Signal amplification by cyclic extension enables high-sensitivity single-cell mass cytometry

Nat Biotechnol. 2024 Jul 29. doi: 10.1038/s41587-024-02316-x. Online ahead of print.

Abstract

Mass cytometry uses metal-isotope-tagged antibodies to label targets of interest, which enables simultaneous measurements of ~50 proteins or protein modifications in millions of single cells, but its sensitivity is limited. Here, we present a signal amplification technology, termed Amplification by Cyclic Extension (ACE), implementing thermal-cycling-based DNA in situ concatenation in combination with 3-cyanovinylcarbazole phosphoramidite-based DNA crosslinking to enable signal amplification simultaneously on >30 protein epitopes.
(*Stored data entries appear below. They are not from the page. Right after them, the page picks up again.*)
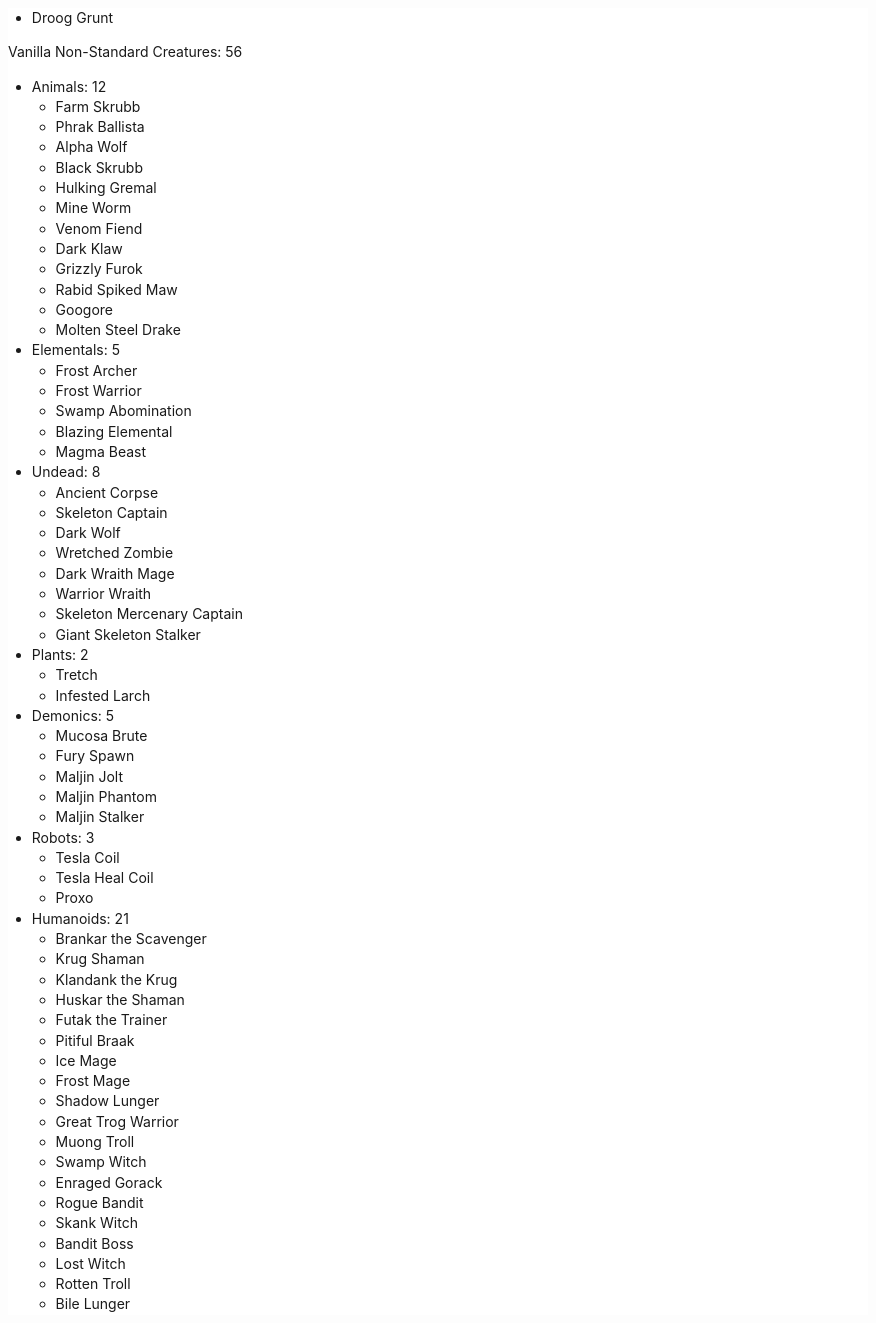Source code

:   - Droog Grunt

Vanilla Non-Standard Creatures: 56
- Animals: 12
  - Farm Skrubb
  - Phrak Ballista
  - Alpha Wolf
  - Black Skrubb
  - Hulking Gremal
  - Mine Worm
  - Venom Fiend
  - Dark Klaw
  - Grizzly Furok
  - Rabid Spiked Maw
  - Googore
  - Molten Steel Drake
- Elementals: 5
  - Frost Archer
  - Frost Warrior
  - Swamp Abomination
  - Blazing Elemental
  - Magma Beast
- Undead: 8
  - Ancient Corpse
  - Skeleton Captain
  - Dark Wolf
  - Wretched Zombie
  - Dark Wraith Mage
  - Warrior Wraith
  - Skeleton Mercenary Captain
  - Giant Skeleton Stalker
- Plants: 2
  - Tretch
  - Infested Larch
- Demonics: 5
  - Mucosa Brute
  - Fury Spawn
  - Maljin Jolt
  - Maljin Phantom
  - Maljin Stalker
- Robots: 3
  - Tesla Coil
  - Tesla Heal Coil
  - Proxo
- Humanoids: 21
  - Brankar the Scavenger
  - Krug Shaman
  - Klandank the Krug
  - Huskar the Shaman
  - Futak the Trainer
  - Pitiful Braak
  - Ice Mage
  - Frost Mage
  - Shadow Lunger
  - Great Trog Warrior
  - Muong Troll
  - Swamp Witch
  - Enraged Gorack
  - Rogue Bandit
  - Skank Witch
  - Bandit Boss
  - Lost Witch
  - Rotten Troll
  - Bile Lunger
We demonstrate the utility of ACE in low-abundance protein quantification with suspension mass cytometry to characterize molecular reprogramming during the epithelial-to-mesenchymal transition as well as the mesenchymal-to-epithelial transition. We show the capability of ACE to quantify the dynamics of signaling network responses in human T lymphocytes. We further present the application of ACE in imaging mass cytometry-based multiparametric tissue imaging to identify tissue compartments and profile spatial aspects related to pathological states in polycystic kidney tissues.